One of the greatest feats (and mysteries) of the human visual system is how we perceive a visually stable world despite constantly moving our eyes. Because we have the greatest visual acuity at our foveas, we repeatedly shift our eyes from location to location in order to have light from all aspects of our visual scene to land on them, allowing us to fully appreciate the visual aesthetic of, let’s say, the Golden Gate Bridge. Every eye movement, or saccade, results in a seamless and instant perception of the target visual area. Thus, despite a constant train of saccades, the locations of the cables and towers, the length of the bridge, and positions of the perched seagulls, all seem to maintain their relative sizes and distances from each other. The result is that we perceive the world as visually stable. Or do we? Recent work from the lab of Dr. Tirin Moore at Stanford University suggests otherwise.
The mechanisms that control eye movement are known to interact profoundly with those that control vision. Electrophysiological and psychophysical experiments involving awake, behaving macaque monkeys have played a key role in elucidating the ways eye movements modulate visual perception. In particular, the Frontal Eye Field (FEF), located in the arcuate sulcus of prefrontal cortex, is an area that has been shown to play a large role in mediating the cross talk between oculomotor and visual areas of the brain. The FEF contains a heterogeneous population of neurons, some which encode eye movement, also known as saccade, activity, others that encode visual activity, and others that encode both. It is the precise interaction between this unique pool of cells and various other visual areas throughout the brain that is thought to underlie many aspects of visual perception including visual attention, spatial working memory, exploration, and visual decision-making.

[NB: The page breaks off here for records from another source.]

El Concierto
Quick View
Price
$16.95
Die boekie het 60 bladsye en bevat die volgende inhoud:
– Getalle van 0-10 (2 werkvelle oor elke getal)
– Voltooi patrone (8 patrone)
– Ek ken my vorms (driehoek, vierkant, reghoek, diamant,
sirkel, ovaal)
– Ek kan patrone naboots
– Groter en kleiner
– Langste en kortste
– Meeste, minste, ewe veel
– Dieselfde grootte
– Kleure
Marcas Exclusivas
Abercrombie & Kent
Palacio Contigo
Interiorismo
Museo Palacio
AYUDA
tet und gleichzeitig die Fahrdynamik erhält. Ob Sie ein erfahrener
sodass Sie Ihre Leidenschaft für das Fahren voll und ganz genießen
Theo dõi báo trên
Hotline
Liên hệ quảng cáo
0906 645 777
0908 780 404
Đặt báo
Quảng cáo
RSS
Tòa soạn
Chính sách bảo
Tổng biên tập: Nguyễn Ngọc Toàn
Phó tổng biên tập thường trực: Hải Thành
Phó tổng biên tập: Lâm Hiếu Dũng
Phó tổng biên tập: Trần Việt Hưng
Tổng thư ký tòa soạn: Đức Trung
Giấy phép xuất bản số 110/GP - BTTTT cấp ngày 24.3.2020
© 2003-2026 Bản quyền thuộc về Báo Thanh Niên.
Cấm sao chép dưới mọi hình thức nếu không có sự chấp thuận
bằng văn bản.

Because a subset of FEF neurons responds to visual stimuli, they, like neurons of visual cortex, have receptive fields (RFs). RFs are areas of the visual field in which neurons respond to particular visual stimuli. The retina maps visual space based on incoming light from the visual scene, and downstream visual neurons can integrate this information to encode specific subsets of the visual scene. Thus, RFs can be small or large, simple (e.g. vertical line) or complex (e.g. face). Importantly, this means that a neuron’s RF is defined by its inputs, and when the synaptic weights of these inputs change, the RF itself can change. When you combine all visual cells and their distinct RFs, the entire visual scene can be represented (Fig. 1). The question is, how is this visual representation maintained throughout a saccade?
As we move our eyes to a new location, we do not experience the displacement of the visual world during the shift from point A to point B. It is a perceptually instantaneous shift. It is widely assumed that a major mechanism underlying this effect is that the initial motor commands to our eyes are also sent to visual areas (a concept called corollary discharge) and cause a proactive shift of RFs to their new locations before the eyes actually move.
Thus, by the time we are actually executing a saccade, a visual neuron’s RF has already shifted to its new target location (Fig. 2). This proactive shifting, termed predictive remapping, happens in less than a tenth of a second before you move your eyes! The idea is that without predictive remapping, the image of the Golden Gate Bridge would shear and distort as our eyes move from one location to the next because RF updating and visual processing would lag behind the actual eye position updating.
A recent study from the Moore lab, headed by postdoctoral fellow Marc Zirnsak, made a surprising discovery about visual FEF neurons that refutes traditional predictive remapping. In predictive remapping, RFs would presaccadically shift following a trajectory that is more or less parallel to and of the same magnitude as the saccade vector (Fig. 2). However, Zirnsak recorded temporally precise measurements of visual FEF neurons while monkey subjects executed saccades and showed that rather than RFs presaccadically shifting directly to their new retinocentric locations, they shift toward the saccade target location (Fig 3).
Zooming out to a larger scale and considering all visual FEF neurons, Zirnsak’s findings suggest that FEF RFs presaccadically converge onto the location of saccadic targets before settling into their new locations. The result: a brief, presaccadic compression of visual space representations in the FEF. For a split second before you move your eyes to a new location, the entire visual world is unnoticeably collapsing and compressing to that location (Fig. 4). Zirnsak et. al. hypothesize that this mechanism could facilitate a brief enhancement of visual processing at saccade target locations (which are areas of visual interest since we are saccading to them). A fascinating implication of these experiments is that this presaccadic compression of visual space may underlie a known perceptual correlate. Psychophysical experiments of the late 20th century showed that human subjects, tasked with pointing to the location of stimuli flashed briefly before saccades, localized the stimuli as being much closer to the saccade targets than they actually were. It is possible that the pressacadic compression observed in FEF is behind this. Thus, Zirnsak et. al. may have found a neural correlate underlying a psychophysical phenomenon that has been around for decades. In any case, these experiments have certainly changed the way we look at looking.